**What to produce:** Copy each line below containing "Aufruf".

Extracted page text data
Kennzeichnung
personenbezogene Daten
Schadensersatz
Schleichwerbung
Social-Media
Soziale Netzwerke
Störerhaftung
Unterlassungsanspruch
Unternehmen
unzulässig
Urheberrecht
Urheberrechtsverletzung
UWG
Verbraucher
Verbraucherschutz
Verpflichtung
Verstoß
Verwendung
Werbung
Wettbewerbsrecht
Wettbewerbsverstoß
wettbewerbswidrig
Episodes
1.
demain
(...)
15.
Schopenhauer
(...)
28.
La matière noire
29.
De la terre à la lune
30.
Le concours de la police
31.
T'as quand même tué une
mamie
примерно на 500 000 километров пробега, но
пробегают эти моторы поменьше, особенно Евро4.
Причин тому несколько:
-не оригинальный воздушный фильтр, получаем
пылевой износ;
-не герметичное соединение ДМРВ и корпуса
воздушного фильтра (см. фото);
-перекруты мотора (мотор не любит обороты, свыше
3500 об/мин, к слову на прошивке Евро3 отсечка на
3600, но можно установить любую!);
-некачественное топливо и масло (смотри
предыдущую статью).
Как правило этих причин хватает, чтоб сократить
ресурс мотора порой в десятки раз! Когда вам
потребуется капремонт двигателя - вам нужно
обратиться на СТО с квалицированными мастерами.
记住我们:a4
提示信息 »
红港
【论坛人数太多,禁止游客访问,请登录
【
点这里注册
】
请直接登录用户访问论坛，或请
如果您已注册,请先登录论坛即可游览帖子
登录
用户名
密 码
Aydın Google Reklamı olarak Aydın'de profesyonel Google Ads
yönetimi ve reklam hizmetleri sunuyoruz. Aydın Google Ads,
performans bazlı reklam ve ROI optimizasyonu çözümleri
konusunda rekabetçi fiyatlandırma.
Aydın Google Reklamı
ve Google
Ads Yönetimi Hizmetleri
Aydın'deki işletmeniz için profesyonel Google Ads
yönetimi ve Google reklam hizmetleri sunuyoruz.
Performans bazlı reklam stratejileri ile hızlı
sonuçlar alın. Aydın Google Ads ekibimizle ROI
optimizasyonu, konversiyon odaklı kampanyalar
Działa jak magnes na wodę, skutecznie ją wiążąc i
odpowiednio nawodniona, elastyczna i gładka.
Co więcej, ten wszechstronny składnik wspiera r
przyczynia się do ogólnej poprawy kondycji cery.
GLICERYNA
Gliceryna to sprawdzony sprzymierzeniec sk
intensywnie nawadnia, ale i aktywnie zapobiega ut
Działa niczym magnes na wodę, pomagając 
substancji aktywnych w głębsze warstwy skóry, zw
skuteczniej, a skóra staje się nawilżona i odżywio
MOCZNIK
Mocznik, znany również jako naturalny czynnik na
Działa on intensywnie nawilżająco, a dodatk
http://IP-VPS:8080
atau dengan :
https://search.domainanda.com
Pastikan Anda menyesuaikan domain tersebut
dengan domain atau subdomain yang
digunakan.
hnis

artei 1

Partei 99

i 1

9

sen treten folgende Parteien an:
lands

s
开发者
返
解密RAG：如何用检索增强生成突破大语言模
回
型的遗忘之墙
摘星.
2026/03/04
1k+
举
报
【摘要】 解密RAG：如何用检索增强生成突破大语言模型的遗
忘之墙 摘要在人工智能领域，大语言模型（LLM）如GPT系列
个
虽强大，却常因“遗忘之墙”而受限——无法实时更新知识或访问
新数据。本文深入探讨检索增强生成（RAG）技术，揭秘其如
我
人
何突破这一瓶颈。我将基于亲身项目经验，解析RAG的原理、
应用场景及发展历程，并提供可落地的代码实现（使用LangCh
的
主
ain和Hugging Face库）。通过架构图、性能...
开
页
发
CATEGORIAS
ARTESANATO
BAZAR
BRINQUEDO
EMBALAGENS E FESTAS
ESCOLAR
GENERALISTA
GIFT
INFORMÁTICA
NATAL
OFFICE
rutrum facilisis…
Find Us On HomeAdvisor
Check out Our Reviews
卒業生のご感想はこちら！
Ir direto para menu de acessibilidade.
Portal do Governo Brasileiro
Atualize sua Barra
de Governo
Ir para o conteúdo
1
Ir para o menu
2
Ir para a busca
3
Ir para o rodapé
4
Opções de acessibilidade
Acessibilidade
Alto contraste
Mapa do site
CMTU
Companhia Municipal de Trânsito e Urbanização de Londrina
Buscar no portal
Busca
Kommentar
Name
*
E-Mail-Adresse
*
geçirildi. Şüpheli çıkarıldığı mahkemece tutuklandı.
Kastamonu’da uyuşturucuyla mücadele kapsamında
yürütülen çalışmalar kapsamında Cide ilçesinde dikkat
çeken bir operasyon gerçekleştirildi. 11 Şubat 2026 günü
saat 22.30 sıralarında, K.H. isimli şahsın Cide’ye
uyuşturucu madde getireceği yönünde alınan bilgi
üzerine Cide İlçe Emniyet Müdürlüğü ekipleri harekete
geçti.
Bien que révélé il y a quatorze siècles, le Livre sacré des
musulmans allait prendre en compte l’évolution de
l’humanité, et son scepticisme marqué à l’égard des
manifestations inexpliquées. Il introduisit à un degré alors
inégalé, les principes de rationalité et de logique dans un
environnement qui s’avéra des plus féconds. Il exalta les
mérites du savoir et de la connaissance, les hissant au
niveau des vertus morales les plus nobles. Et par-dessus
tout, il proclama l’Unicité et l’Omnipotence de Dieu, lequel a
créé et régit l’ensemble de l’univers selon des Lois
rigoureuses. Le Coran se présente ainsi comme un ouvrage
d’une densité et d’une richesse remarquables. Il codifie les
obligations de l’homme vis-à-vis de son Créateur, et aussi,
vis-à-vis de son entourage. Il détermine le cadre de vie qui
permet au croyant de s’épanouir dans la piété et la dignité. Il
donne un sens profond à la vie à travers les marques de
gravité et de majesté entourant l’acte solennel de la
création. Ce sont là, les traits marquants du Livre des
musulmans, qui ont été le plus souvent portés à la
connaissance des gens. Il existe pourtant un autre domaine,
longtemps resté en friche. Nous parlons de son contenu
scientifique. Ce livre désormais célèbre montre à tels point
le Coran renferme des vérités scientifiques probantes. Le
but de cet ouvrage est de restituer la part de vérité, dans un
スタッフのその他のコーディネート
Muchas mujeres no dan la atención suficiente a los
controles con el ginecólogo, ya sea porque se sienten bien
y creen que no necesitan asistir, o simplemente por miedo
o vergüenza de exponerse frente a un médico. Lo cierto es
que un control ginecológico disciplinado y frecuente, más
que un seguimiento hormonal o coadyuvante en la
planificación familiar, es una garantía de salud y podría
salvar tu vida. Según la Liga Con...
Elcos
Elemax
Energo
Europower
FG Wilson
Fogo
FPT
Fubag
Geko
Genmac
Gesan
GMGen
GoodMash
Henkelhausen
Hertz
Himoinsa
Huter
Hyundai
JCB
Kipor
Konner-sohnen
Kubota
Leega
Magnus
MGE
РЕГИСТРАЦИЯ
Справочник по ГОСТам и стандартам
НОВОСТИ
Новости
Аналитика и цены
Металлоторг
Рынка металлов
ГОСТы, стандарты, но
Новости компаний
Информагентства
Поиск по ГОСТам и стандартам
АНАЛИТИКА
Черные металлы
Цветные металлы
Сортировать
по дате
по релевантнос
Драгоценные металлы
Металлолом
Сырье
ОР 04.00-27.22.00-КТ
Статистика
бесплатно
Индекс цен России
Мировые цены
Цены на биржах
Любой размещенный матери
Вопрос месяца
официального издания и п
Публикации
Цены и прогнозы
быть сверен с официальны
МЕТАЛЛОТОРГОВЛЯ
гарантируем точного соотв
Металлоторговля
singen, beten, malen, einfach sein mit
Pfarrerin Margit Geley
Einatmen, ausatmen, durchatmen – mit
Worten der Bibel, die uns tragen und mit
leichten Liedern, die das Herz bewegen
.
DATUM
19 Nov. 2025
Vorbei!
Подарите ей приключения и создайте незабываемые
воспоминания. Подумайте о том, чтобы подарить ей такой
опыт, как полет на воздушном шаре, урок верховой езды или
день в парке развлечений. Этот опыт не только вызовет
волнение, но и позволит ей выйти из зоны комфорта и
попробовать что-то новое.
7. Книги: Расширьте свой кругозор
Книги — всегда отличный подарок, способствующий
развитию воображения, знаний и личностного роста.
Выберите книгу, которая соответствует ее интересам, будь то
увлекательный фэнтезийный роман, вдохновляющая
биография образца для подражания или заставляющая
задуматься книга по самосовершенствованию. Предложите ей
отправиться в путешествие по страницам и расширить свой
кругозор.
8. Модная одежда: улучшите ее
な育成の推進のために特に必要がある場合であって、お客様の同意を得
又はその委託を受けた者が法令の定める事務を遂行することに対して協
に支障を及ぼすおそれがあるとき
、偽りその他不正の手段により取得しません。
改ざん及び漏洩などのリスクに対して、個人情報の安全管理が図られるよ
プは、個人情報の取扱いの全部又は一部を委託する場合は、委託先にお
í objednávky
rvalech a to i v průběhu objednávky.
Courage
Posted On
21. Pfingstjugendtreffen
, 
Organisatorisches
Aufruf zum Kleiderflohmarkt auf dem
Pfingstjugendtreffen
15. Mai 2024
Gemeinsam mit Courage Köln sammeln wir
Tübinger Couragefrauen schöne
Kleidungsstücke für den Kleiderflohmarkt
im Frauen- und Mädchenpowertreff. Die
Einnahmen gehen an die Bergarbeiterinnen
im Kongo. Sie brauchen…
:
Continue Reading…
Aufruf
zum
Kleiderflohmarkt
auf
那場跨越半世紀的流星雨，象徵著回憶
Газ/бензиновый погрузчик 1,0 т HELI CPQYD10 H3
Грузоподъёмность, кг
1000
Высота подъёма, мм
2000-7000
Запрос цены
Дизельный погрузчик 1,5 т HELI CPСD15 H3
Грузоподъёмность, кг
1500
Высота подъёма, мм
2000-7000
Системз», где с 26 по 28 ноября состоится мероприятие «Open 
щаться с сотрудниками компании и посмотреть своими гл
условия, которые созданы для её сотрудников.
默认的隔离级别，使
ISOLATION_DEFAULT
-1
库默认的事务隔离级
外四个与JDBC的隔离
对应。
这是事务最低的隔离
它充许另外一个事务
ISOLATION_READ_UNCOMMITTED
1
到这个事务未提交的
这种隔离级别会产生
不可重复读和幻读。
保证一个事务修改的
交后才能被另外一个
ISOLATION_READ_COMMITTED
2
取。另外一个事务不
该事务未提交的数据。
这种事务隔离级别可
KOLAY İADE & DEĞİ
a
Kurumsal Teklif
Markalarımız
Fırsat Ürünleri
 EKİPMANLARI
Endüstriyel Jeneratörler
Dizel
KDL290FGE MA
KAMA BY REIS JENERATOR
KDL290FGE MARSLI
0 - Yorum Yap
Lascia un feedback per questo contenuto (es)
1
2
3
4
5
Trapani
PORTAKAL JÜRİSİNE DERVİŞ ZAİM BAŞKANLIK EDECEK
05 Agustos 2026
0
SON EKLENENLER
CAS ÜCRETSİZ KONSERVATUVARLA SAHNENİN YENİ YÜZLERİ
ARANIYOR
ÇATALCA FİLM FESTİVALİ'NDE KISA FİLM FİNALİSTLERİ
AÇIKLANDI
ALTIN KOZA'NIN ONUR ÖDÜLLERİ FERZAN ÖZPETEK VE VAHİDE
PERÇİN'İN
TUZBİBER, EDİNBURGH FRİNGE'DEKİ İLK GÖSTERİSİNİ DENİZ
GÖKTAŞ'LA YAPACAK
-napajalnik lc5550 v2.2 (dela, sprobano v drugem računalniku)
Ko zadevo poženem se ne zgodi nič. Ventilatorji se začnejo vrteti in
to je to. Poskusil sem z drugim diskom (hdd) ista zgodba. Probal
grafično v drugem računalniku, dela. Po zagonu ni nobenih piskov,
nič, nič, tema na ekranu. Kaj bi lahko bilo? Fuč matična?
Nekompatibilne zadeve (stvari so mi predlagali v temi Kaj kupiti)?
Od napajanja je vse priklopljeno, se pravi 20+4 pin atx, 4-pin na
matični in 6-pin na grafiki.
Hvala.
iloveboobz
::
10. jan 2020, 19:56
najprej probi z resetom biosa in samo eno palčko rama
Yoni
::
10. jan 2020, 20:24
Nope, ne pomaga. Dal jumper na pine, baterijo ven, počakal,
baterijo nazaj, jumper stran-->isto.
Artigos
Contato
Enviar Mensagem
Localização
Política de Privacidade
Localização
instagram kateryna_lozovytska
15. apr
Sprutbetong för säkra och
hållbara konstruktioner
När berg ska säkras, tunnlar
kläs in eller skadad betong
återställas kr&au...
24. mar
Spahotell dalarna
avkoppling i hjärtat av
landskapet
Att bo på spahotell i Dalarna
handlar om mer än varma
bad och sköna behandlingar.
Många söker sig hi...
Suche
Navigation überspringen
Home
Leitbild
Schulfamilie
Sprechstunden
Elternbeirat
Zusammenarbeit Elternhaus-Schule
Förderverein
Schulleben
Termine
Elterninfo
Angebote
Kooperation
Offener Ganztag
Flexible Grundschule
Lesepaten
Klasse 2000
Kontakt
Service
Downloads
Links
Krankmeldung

**Written answer:**
Aufruf zum Kleiderflohmarkt auf dem
Aufruf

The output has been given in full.